Logo Questions Linux Laravel Mysql Ubuntu Git Menu
 

mmap: performance when using multithreading

I have a program which performs some operations on a lot of files (> 10 000). It spawns N worker threads and each thread mmaps some file, does some work and munmaps it.

The problem I am facing right now is that whenever I use just 1 process with N worker threads, it has worse performance than spawning 2 processes each with N/2 worker threads. I can see this in iotop because 1 process+N threads uses only around 75% of the disk bandwidth whereas 2 processes+N/2 threads use full bandwidth.

Some notes:

  • This happens only if I use mmap()/munmap(). I have tried to replace it with fopen()/fread() and it worked just fine. But since the mmap()/munmap() comes with 3rd party library, I would like to use it in its original form.
  • madvise() is called with MADV_SEQUENTIAL but it doesn't seem to change anything (or it just slows it down) if I remove it or change the advise argument.
  • Thread affinity doesn't seem to matter. I have tried to limit each thread to specific core. I have also tried to limit threads to core pairs (Hyper Threading). No results so far.

** Assigned task A **
List every function in the mmap thread that is written with parentheses after its name.
** Assigned task B **
Return everything in the mmap thread from "mmap: performance when" down to "and munmaps it.".
** Assigned task C **
According to the mmap thread, roughly what share of the disk bandwidth does iotop show when a single process runs N worker threads?

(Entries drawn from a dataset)

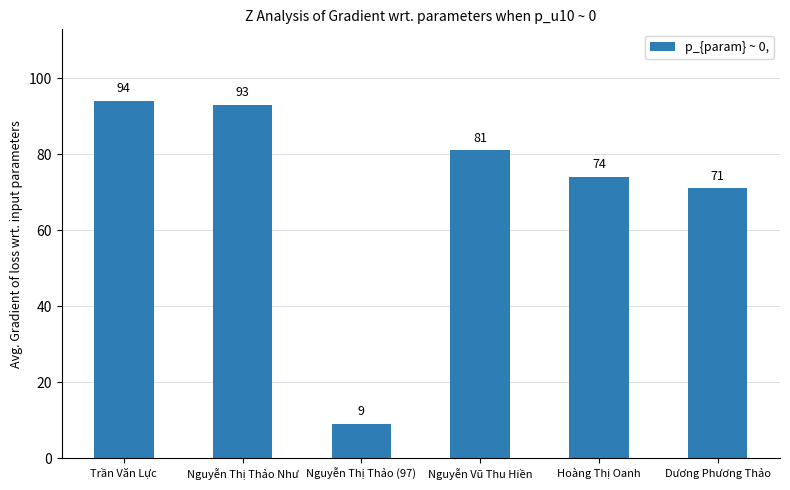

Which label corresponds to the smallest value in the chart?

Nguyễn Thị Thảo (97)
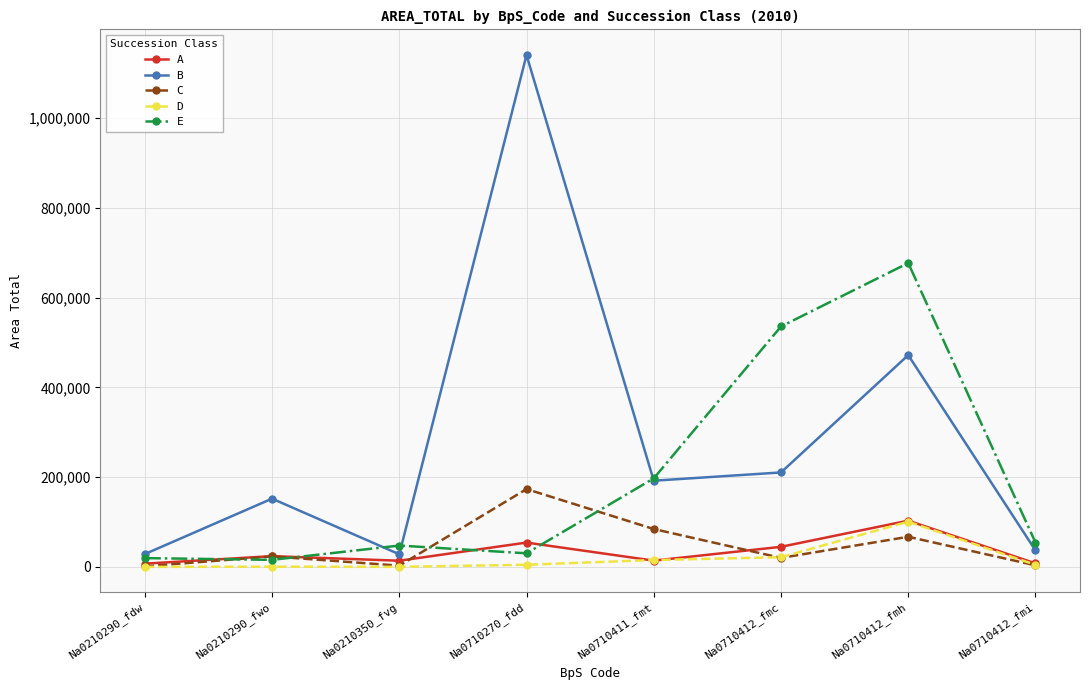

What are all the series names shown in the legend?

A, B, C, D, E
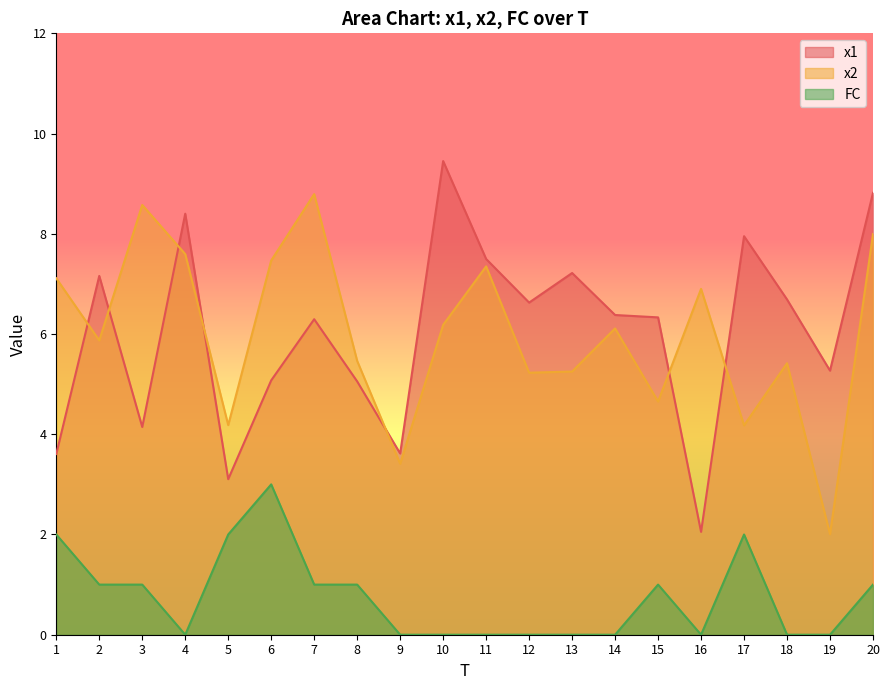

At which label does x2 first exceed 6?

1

--

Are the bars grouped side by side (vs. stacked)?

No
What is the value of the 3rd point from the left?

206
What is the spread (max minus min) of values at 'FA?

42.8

** Your solution A **
mmap(), munmap(), fopen(), fread(), madvise()

** Your solution B **
mmap: performance when using multithreading

I have a program which performs some operations on a lot of files (> 10 000). It spawns N worker threads and each thread mmaps some file, does some work and munmaps it.

** Your solution C **
Around 75% of the disk bandwidth.